(Directions) Reproduce the extracted text from every entry below word for word, and leave the pictures out of your answer.

Page images and extracted text
--------------------------------

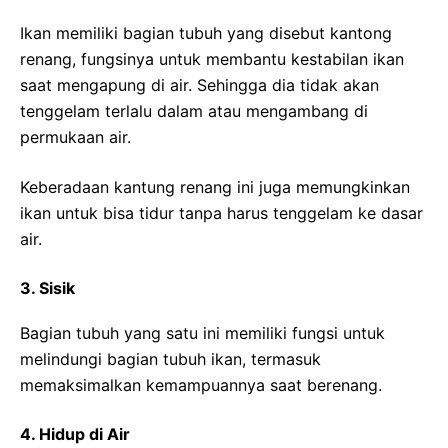
Ikan memiliki bagian tubuh yang disebut kantong
renang, fungsinya untuk membantu kestabilan ikan
saat mengapung di air. Sehingga dia tidak akan
tenggelam terlalu dalam atau mengambang di
permukaan air.
Keberadaan kantung renang ini juga memungkinkan
ikan untuk bisa tidur tanpa harus tenggelam ke dasar
air.
3. Sisik
Bagian tubuh yang satu ini memiliki fungsi untuk
melindungi bagian tubuh ikan, termasuk
memaksimalkan kemampuannya saat berenang.
4. Hidup di Air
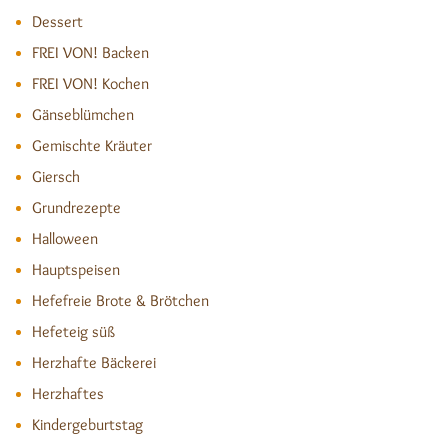
Dessert
FREI VON! Backen
FREI VON! Kochen
Gänseblümchen
Gemischte Kräuter
Giersch
Grundrezepte
Halloween
Hauptspeisen
Hefefreie Brote & Brötchen
Hefeteig süß
Herzhafte Bäckerei
Herzhaftes
Kindergeburtstag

--------------------------------

(Exercise response)
Ikan memiliki bagian tubuh yang disebut kantong
renang, fungsinya untuk membantu kestabilan ikan
saat mengapung di air. Sehingga dia tidak akan
tenggelam terlalu dalam atau mengambang di
permukaan air.
Keberadaan kantung renang ini juga memungkinkan
ikan untuk bisa tidur tanpa harus tenggelam ke dasar
air.
3. Sisik
Bagian tubuh yang satu ini memiliki fungsi untuk
melindungi bagian tubuh ikan, termasuk
memaksimalkan kemampuannya saat berenang.
4. Hidup di Air
Dessert
FREI VON! Backen
FREI VON! Kochen
Gänseblümchen
Gemischte Kräuter
Giersch
Grundrezepte
Halloween
Hauptspeisen
Hefefreie Brote & Brötchen
Hefeteig süß
Herzhafte Bäckerei
Herzhaftes
Kindergeburtstag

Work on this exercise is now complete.